[Data for this exercise]

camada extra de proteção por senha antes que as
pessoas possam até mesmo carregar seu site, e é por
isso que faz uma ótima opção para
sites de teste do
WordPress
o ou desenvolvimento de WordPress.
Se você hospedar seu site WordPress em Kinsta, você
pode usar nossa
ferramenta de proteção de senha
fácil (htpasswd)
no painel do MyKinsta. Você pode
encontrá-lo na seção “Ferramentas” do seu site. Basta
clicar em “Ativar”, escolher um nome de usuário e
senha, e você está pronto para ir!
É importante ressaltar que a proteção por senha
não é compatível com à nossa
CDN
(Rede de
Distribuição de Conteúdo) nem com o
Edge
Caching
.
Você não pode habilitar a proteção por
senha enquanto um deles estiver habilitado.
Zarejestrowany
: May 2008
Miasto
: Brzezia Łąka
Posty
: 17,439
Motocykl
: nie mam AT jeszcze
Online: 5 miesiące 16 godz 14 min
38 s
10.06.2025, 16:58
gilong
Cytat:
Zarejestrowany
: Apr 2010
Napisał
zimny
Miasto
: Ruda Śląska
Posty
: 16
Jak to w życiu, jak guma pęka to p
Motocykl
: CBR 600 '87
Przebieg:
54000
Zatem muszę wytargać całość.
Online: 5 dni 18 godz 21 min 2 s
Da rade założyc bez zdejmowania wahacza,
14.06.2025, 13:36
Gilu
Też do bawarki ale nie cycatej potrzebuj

[/Data for this exercise]

### Request
Restate word for word the lines running from the line that holds "Online: 5 miesiące 16 godz 14 min" to the final line of the entries.

### Solved problem
Online: 5 miesiące 16 godz 14 min
38 s
10.06.2025, 16:58
gilong
Cytat:
Zarejestrowany
: Apr 2010
Napisał
zimny
Miasto
: Ruda Śląska
Posty
: 16
Jak to w życiu, jak guma pęka to p
Motocykl
: CBR 600 '87
Przebieg:
54000
Zatem muszę wytargać całość.
Online: 5 dni 18 godz 21 min 2 s
Da rade założyc bez zdejmowania wahacza,
14.06.2025, 13:36
Gilu
Też do bawarki ale nie cycatej potrzebuj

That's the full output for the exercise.